BSc Criminology and Criminal Justice
About this course
Criminology and criminal justice is the social-scientific study of crime, deviance, and the systems society creates to respond to them. Criminology asks why crime occurs, who commits it, who is most affected by it, and whether the categories we use to define and measure it are as neutral as they appear. Criminal justice examines the institutions, processes, and practices through which society responds to crime, including the police, the courts, the prison system, and the probation service, asking whether these systems are effective, fair, and humane. Together they provide both the conceptual tools to understand crime as a social phenomenon and the critical perspective to assess the systems designed to address it.

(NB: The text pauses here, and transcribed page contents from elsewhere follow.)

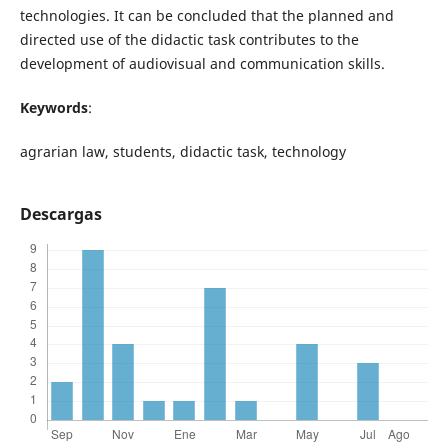
technologies. It can be concluded that the planned and
directed use of the didactic task contributes to the
development of audiovisual and communication skills.
Keywords
:
agrarian law, students, didactic task, technology
Descargas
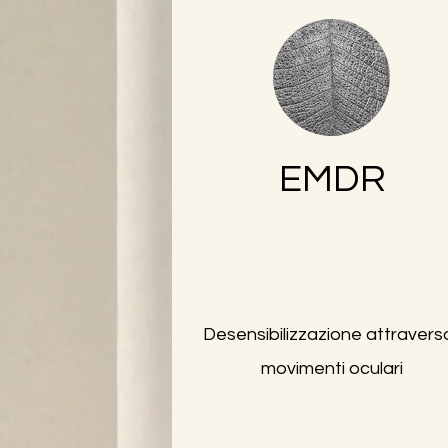
EMDR
Desensibilizzazione attraverso
movimenti oculari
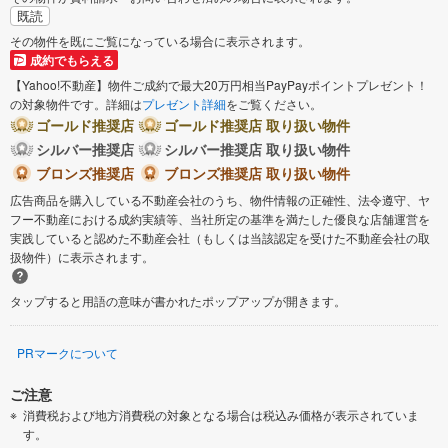
既読
その物件を既にご覧になっている場合に表示されます。
成約でもらえる
【Yahoo!不動産】物件ご成約で最大20万円相当PayPayポイントプレゼント！
の対象物件です。詳細は
プレゼント詳細
をご覧ください。
ゴールド推奨店
ゴールド推奨店 取り扱い物件
シルバー推奨店
シルバー推奨店 取り扱い物件
ブロンズ推奨店
ブロンズ推奨店 取り扱い物件
広告商品を購入している不動産会社のうち、物件情報の正確性、法令遵守、ヤ
フー不動産における成約実績等、当社所定の基準を満たした優良な店舗運営を
実践していると認めた不動産会社（もしくは当該認定を受けた不動産会社の取
扱物件）に表示されます。
タップすると用語の意味が書かれたポップアップが開きます。
PRマークについて
ご注意
消費税および地方消費税の対象となる場合は税込み価格が表示されていま
す。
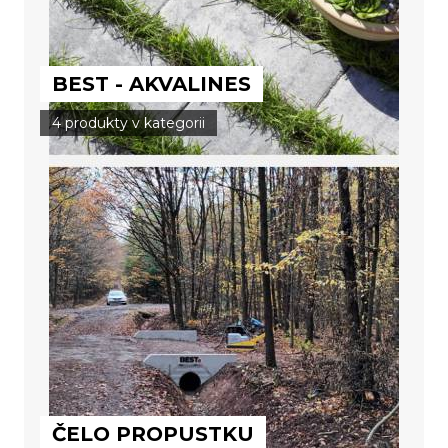
BEST - AKVALINES
4 produkty v kategorii
ČELO PROPUSTKU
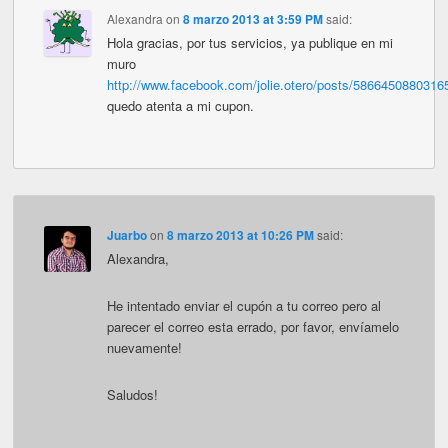
Alexandra
on
8 marzo 2013 at 3:59 PM
said:
Hola gracias, por tus servicios, ya publique en mi
muro
http://www.facebook.com/jolie.otero/posts/5866450880316
quedo atenta a mi cupon.
Juarbo
on
8 marzo 2013 at 10:26 PM
said:
Alexandra,
He intentado enviar el cupón a tu correo pero al
parecer el correo esta errado, por favor, envíamelo
nuevamente!
Saludos!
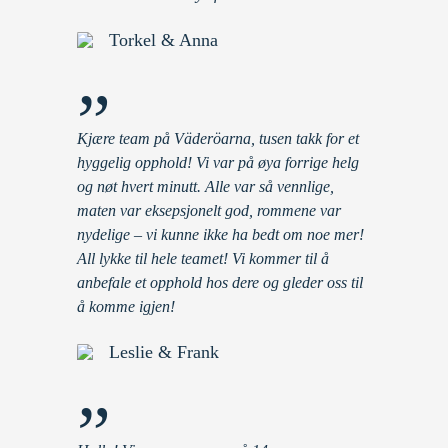
Torkel & Anna
”
Kjære team på Väderöarna, tusen takk for et
hyggelig opphold! Vi var på øya forrige helg
og nøt hvert minutt. Alle var så vennlige,
maten var eksepsjonelt god, rommene var
nydelige – vi kunne ikke ha bedt om noe mer!
All lykke til hele teamet! Vi kommer til å
anbefale et opphold hos dere og gleder oss til
å komme igjen!
Leslie & Frank
”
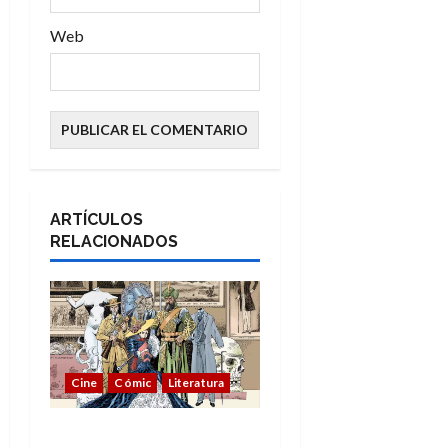
Web
ARTÍCULOS
RELACIONADOS
Cine
Cómic
Literatura
A mí me gusta La Liga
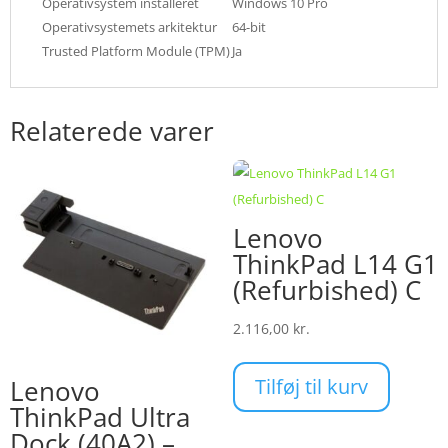
Operativsystem installeret
Windows 10 Pro
Operativsystemets arkitektur
64-bit
Trusted Platform Module (TPM)
Ja
Relaterede varer
Lenovo
ThinkPad L14 G1
(Refurbished) C
2.116,00
kr.
Tilføj til kurv
Lenovo
ThinkPad Ultra
Dock (40A2) –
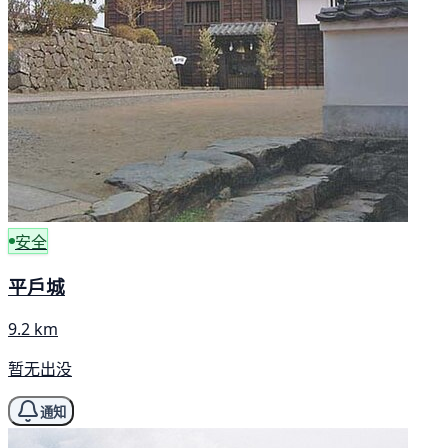
安全
平戶城
9.2 km
暂无出没
通知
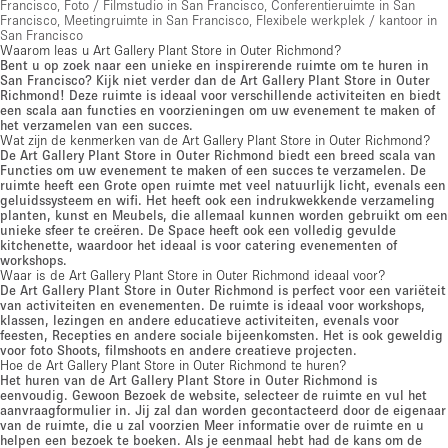
Francisco
,
Foto / Filmstudio in San Francisco
,
Conferentieruimte in San
Francisco
,
Meetingruimte in San Francisco
,
Flexibele werkplek / kantoor in
San Francisco
Waarom leas u Art Gallery Plant Store in Outer Richmond?
Bent u op zoek naar een unieke en inspirerende ruimte om te huren in
San Francisco? Kijk niet verder dan de Art Gallery Plant Store in Outer
Richmond! Deze ruimte is ideaal voor verschillende activiteiten en biedt
een scala aan functies en voorzieningen om uw evenement te maken of
het verzamelen van een succes.
Wat zijn de kenmerken van de Art Gallery Plant Store in Outer Richmond?
De Art Gallery Plant Store in Outer Richmond biedt een breed scala van
Functies om uw evenement te maken of een succes te verzamelen. De
ruimte heeft een Grote open ruimte met veel natuurlijk licht, evenals een
geluidssysteem en wifi. Het heeft ook een indrukwekkende verzameling
planten, kunst en Meubels, die allemaal kunnen worden gebruikt om een
​​unieke sfeer te creëren. De Space heeft ook een volledig gevulde
kitchenette, waardoor het ideaal is voor catering evenementen of
workshops.
Waar is de Art Gallery Plant Store in Outer Richmond ideaal voor?
De Art Gallery Plant Store in Outer Richmond is perfect voor een variëteit
van activiteiten en evenementen. De ruimte is ideaal voor workshops,
klassen, lezingen en andere educatieve activiteiten, evenals voor
feesten, Recepties en andere sociale bijeenkomsten. Het is ook geweldig
voor foto Shoots, filmshoots en andere creatieve projecten.
Hoe de Art Gallery Plant Store in Outer Richmond te huren?
Het huren van de Art Gallery Plant Store in Outer Richmond is
eenvoudig. Gewoon Bezoek de website, selecteer de ruimte en vul het
aanvraagformulier in. Jij zal dan worden gecontacteerd door de eigenaar
van de ruimte, die u zal voorzien Meer informatie over de ruimte en u
helpen een bezoek te boeken. Als je eenmaal hebt had de kans om de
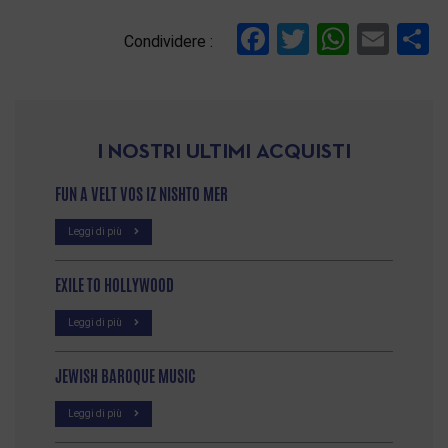
Facebook
Twitter
Whats
Ema
C
Condividere :
I NOSTRI ULTIMI ACQUISTI
FUN A VELT VOS IZ NISHTO MER
Leggi di più
EXILE TO HOLLYWOOD
Leggi di più
JEWISH BAROQUE MUSIC
Leggi di più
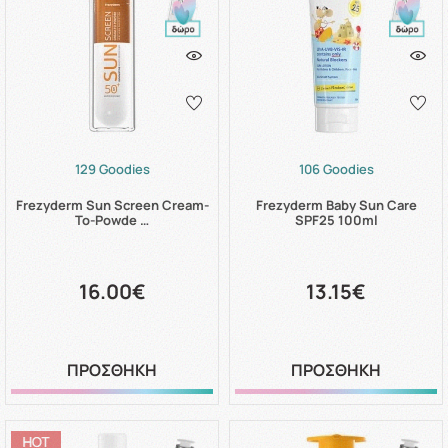
129 Goodies
106 Goodies
Frezyderm Sun Screen Cream-
Frezyderm Baby Sun Care
To-Powde …
SPF25 100ml
16.00€
13.15€
ΠΡΟΣΘΗΚΗ
ΠΡΟΣΘΗΚΗ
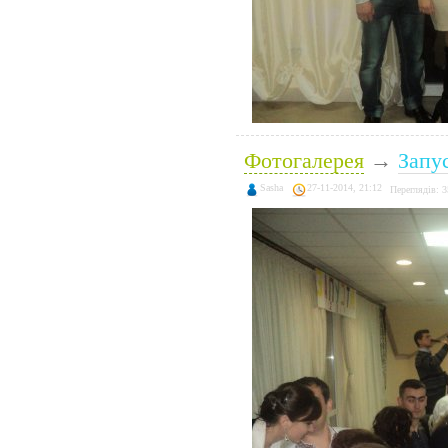
Фотогалерея
→
Запу
Sasha
27-11-2014, 21:12
Переглядів: 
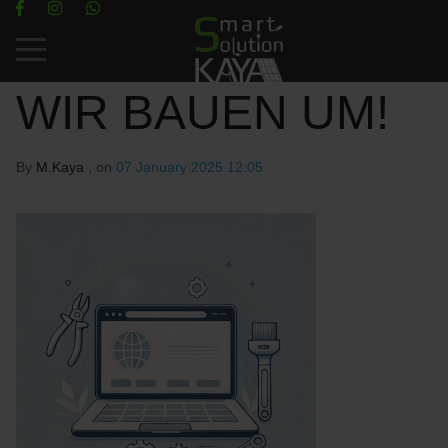
Mobile Menu Toggle
WIR BAUEN UM!
By
M.Kaya
, on
07 January 2025 12:05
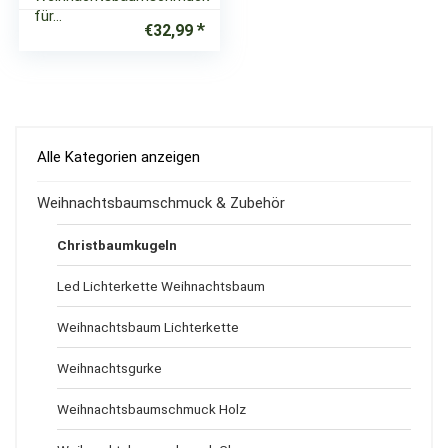
für…
€
32,99
Alle Kategorien anzeigen
Weihnachtsbaumschmuck & Zubehör
Christbaumkugeln
Led Lichterkette Weihnachtsbaum
Weihnachtsbaum Lichterkette
Weihnachtsgurke
Weihnachtsbaumschmuck Holz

At the University of Kent this three-year programme covers a wide range of topics, including drug policy and the criminalisation of drug use, cybercrime and the challenges of policing digital spaces, violence and its social contexts, the psychology of offending and desistance, the experience of imprisonment, and the role of forensic psychology in the justice system. You will engage with both quantitative and qualitative research methods, developing the skills to investigate social phenomena rigorously and to evaluate the evidence behind policy claims. Kent's location and its connections to criminal justice institutions in the region provide opportunities to connect academic study to real professional practice. Graduates from criminology and criminal justice programmes work across a wide range of settings, including the police service, probation, the prison service, youth justice, social work, victim support, policy research, and the voluntary sector. Journalism, legal practice (with further training), and academic research are also destinations for graduates with strong analytical skills. The degree develops a critical and evidence-based way of thinking about social problems that is valued in any role concerned with public services, social policy, or justice. Further study at postgraduate level in criminology, criminal justice, law, or social policy is a natural next step for those who wish to specialise.